● **Try it**: Would you return the lines that run from the start of the data below to the line with "This article has", both included, exactly as written and without pictures?

##############################

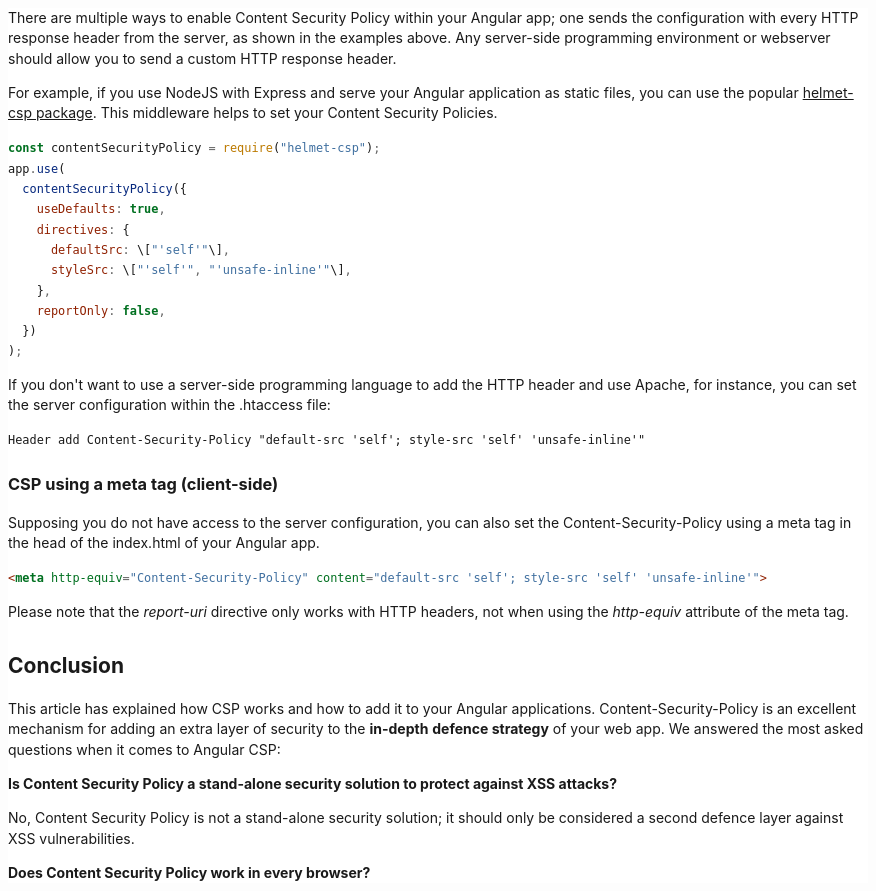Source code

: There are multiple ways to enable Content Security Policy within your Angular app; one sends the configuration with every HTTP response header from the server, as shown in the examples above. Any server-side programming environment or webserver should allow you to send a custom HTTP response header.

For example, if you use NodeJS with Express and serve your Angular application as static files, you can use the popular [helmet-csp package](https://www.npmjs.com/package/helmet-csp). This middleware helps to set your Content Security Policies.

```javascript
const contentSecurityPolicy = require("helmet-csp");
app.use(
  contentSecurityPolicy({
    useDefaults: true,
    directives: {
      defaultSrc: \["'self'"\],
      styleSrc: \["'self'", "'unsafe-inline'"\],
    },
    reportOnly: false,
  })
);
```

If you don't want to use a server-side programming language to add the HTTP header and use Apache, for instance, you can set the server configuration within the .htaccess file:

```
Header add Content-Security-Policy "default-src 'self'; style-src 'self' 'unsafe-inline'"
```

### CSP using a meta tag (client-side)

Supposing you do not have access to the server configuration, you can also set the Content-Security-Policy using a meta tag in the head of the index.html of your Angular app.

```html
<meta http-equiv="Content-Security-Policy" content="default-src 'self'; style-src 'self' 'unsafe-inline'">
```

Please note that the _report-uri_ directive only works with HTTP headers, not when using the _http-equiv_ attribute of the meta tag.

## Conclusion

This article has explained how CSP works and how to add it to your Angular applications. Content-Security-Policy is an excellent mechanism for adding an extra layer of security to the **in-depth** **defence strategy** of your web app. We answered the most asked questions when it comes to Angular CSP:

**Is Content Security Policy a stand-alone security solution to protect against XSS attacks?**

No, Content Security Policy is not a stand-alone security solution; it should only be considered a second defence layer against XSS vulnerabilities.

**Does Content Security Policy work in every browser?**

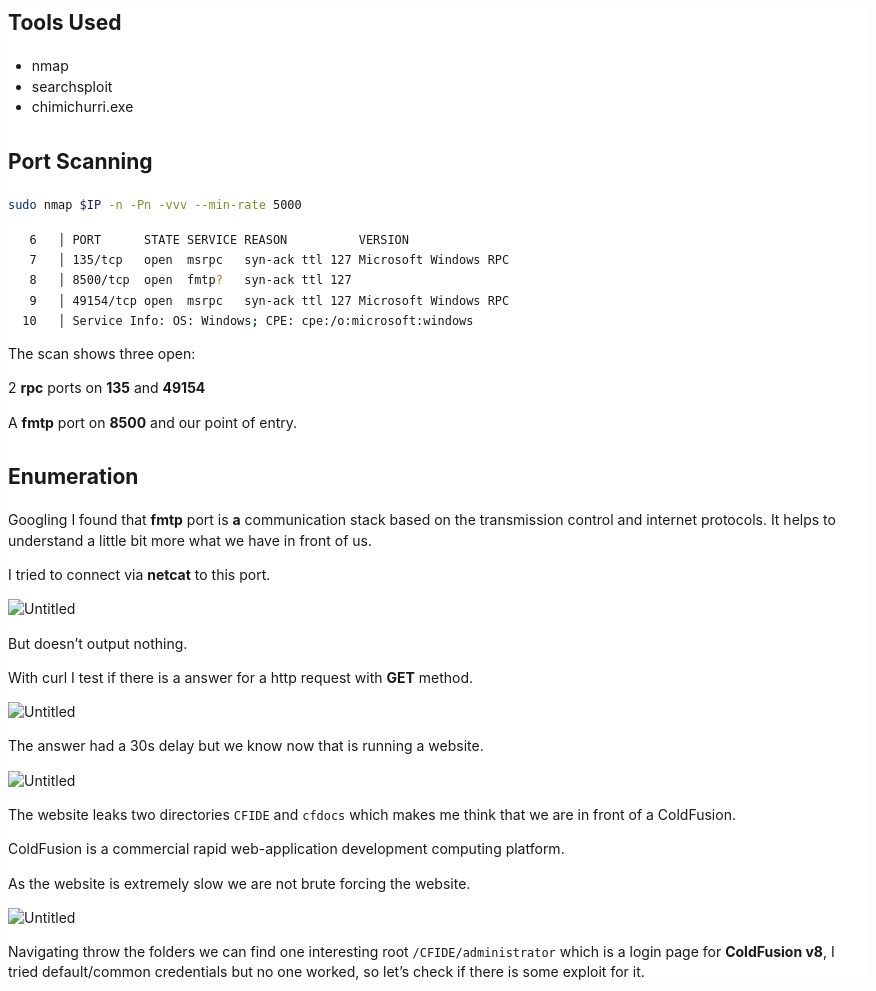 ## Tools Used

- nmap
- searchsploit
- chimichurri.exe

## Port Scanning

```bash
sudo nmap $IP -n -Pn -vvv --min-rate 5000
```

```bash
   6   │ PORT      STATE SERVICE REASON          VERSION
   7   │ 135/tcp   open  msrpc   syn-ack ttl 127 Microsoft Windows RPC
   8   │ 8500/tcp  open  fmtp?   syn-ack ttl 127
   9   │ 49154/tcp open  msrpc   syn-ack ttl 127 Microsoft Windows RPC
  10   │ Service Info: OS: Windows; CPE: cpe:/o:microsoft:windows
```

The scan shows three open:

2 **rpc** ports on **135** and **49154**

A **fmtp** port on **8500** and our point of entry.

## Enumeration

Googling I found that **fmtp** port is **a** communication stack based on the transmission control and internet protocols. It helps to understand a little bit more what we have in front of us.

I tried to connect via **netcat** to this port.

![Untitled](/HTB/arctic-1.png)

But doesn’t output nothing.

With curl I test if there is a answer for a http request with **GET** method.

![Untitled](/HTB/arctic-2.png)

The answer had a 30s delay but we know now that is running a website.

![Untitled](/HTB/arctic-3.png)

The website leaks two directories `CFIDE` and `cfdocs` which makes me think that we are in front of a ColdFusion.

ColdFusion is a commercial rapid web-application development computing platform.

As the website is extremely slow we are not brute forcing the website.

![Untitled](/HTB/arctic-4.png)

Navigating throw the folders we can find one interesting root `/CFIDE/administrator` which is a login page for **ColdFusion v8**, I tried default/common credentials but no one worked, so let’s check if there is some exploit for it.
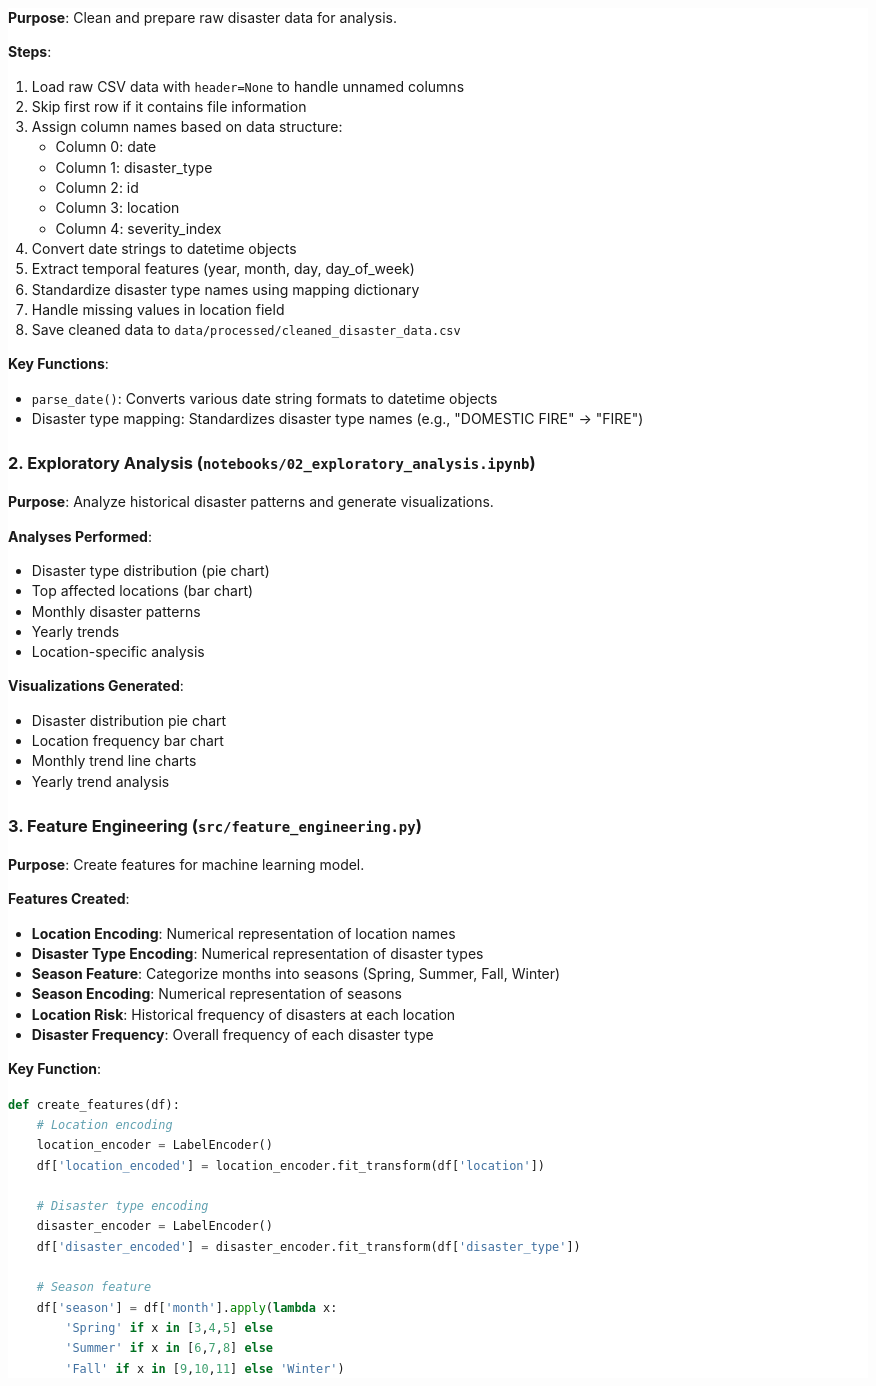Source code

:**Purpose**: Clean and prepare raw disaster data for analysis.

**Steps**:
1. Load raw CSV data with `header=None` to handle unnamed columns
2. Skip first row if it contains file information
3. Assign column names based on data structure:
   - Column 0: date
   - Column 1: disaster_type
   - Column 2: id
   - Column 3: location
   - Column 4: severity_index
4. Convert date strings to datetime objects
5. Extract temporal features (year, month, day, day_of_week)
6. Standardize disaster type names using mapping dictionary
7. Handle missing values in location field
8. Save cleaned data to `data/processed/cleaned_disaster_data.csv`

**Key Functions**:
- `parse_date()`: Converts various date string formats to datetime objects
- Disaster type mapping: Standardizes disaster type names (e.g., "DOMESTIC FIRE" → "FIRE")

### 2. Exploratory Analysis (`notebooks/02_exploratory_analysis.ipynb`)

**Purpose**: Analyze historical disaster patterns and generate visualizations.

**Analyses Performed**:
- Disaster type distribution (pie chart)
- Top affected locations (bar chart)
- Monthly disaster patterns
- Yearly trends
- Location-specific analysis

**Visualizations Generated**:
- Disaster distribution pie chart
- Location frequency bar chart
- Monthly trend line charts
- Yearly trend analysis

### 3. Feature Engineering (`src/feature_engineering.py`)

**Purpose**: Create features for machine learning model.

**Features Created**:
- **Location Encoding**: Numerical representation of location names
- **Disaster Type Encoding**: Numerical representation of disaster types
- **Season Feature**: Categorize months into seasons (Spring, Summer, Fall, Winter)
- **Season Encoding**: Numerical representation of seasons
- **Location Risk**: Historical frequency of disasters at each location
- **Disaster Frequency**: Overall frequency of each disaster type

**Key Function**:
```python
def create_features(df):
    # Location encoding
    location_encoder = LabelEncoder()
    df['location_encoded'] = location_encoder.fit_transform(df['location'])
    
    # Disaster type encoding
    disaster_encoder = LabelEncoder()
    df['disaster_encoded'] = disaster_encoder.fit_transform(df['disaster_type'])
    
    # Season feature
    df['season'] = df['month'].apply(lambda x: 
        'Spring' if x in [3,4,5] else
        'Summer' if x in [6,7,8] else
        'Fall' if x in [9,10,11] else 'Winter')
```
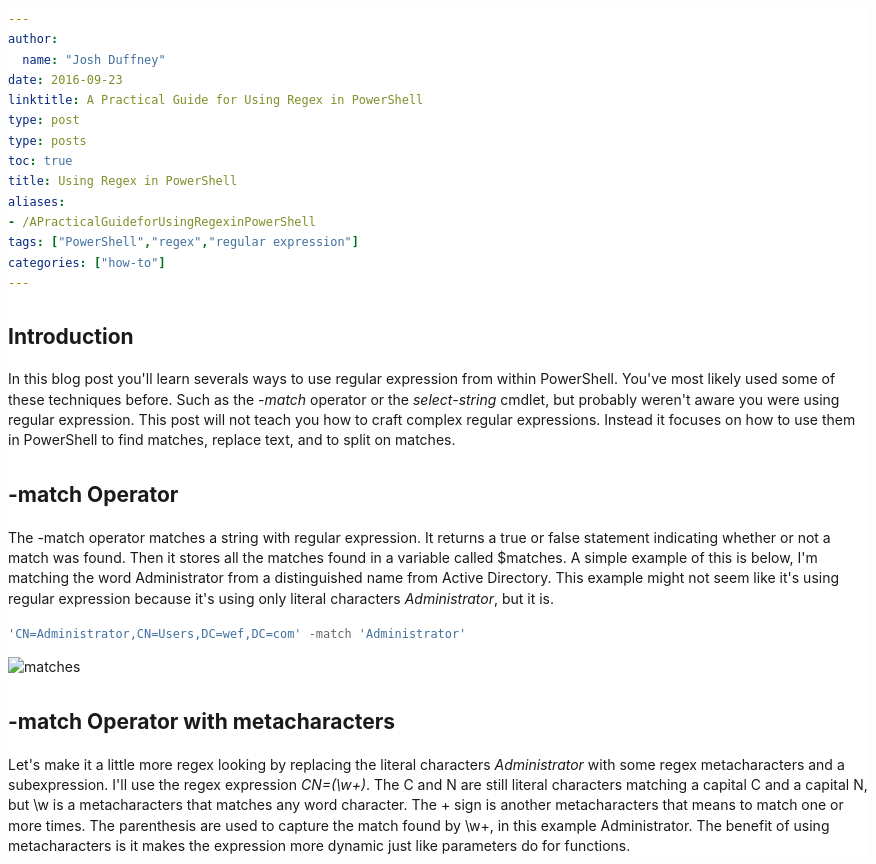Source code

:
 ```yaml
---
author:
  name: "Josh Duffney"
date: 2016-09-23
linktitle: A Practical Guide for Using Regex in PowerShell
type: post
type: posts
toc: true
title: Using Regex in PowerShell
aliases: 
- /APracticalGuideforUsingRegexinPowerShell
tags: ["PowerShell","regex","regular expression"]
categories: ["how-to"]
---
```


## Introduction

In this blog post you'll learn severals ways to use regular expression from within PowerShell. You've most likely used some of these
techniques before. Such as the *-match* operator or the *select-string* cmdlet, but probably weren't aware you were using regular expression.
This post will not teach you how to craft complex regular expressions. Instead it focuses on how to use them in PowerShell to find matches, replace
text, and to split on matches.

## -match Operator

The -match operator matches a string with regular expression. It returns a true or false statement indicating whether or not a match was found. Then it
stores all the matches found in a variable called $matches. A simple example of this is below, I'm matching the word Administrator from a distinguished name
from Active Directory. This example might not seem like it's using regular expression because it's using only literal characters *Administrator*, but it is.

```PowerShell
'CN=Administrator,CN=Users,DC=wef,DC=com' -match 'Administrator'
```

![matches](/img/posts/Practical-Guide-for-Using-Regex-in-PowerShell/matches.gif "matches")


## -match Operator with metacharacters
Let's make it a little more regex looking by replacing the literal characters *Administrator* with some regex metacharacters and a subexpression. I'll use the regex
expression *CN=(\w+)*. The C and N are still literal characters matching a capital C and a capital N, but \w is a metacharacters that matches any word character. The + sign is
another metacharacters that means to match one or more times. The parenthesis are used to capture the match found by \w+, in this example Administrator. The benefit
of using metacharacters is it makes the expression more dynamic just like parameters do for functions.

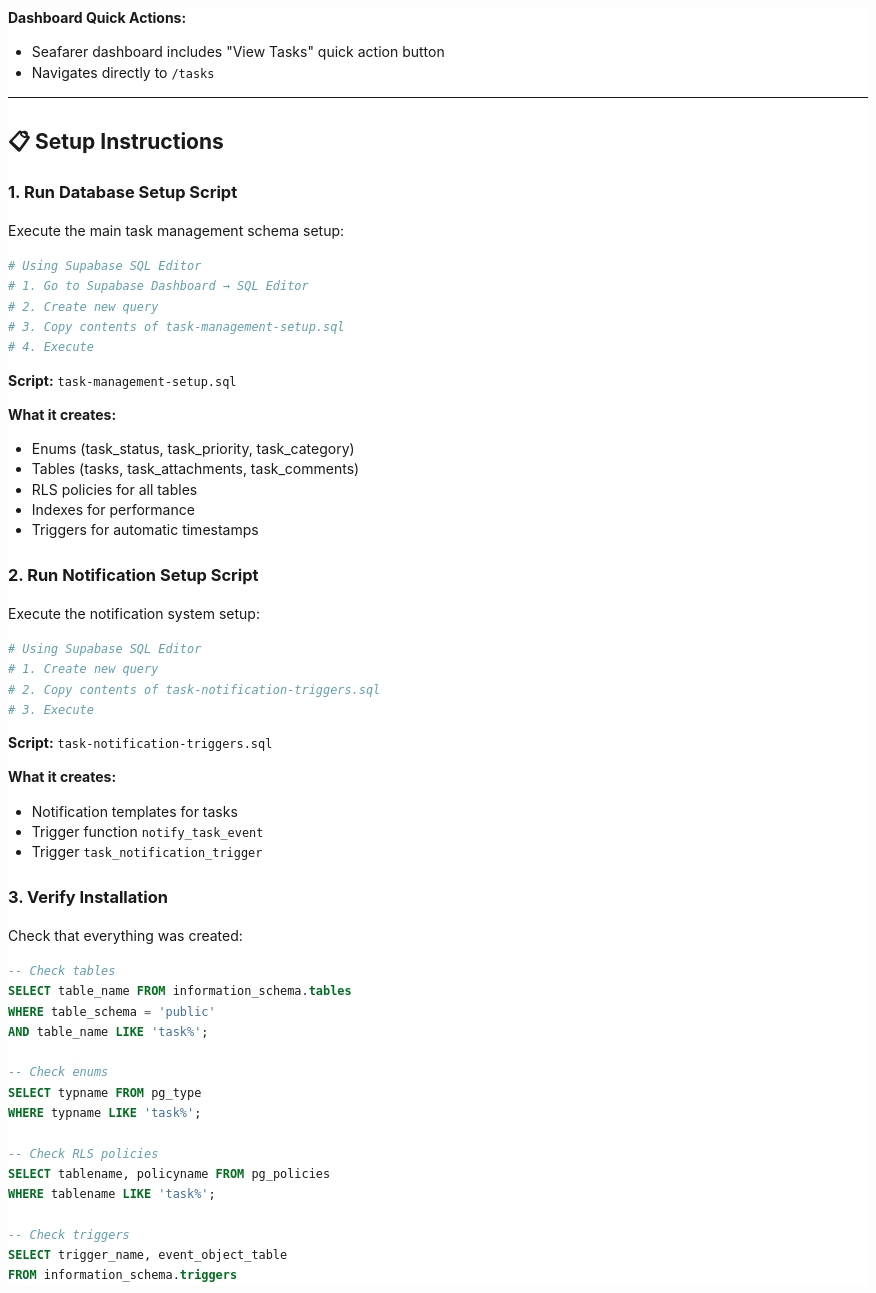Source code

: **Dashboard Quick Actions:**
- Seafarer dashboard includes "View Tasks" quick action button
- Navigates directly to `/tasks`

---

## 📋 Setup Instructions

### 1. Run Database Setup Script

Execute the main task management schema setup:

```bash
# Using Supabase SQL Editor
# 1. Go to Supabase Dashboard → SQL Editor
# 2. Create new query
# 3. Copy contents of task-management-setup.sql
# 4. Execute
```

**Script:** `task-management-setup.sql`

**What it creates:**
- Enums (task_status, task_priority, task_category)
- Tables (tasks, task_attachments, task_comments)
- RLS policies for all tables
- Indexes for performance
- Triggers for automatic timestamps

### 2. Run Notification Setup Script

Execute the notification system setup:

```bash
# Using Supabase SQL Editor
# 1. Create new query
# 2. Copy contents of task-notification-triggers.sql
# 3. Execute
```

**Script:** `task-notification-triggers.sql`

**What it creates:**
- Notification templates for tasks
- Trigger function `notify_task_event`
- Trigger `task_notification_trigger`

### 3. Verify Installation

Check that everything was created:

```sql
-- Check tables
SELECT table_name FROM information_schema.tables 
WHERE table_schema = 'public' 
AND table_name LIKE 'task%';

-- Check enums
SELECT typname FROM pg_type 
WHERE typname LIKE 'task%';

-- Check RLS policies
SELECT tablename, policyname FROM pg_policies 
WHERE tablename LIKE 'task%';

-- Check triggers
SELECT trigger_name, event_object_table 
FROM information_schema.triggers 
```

##############################

● **Answer**:
Source code

: There are multiple ways to enable Content Security Policy within your Angular app; one sends the configuration with every HTTP response header from the server, as shown in the examples above. Any server-side programming environment or webserver should allow you to send a custom HTTP response header.

For example, if you use NodeJS with Express and serve your Angular application as static files, you can use the popular [helmet-csp package](https://www.npmjs.com/package/helmet-csp). This middleware helps to set your Content Security Policies.

```javascript
const contentSecurityPolicy = require("helmet-csp");
app.use(
  contentSecurityPolicy({
    useDefaults: true,
    directives: {
      defaultSrc: \["'self'"\],
      styleSrc: \["'self'", "'unsafe-inline'"\],
    },
    reportOnly: false,
  })
);
```

If you don't want to use a server-side programming language to add the HTTP header and use Apache, for instance, you can set the server configuration within the .htaccess file:

```
Header add Content-Security-Policy "default-src 'self'; style-src 'self' 'unsafe-inline'"
```

### CSP using a meta tag (client-side)

Supposing you do not have access to the server configuration, you can also set the Content-Security-Policy using a meta tag in the head of the index.html of your Angular app.

```html
<meta http-equiv="Content-Security-Policy" content="default-src 'self'; style-src 'self' 'unsafe-inline'">
```

Please note that the _report-uri_ directive only works with HTTP headers, not when using the _http-equiv_ attribute of the meta tag.

## Conclusion

This article has explained how CSP works and how to add it to your Angular applications. Content-Security-Policy is an excellent mechanism for adding an extra layer of security to the **in-depth** **defence strategy** of your web app. We answered the most asked questions when it comes to Angular CSP:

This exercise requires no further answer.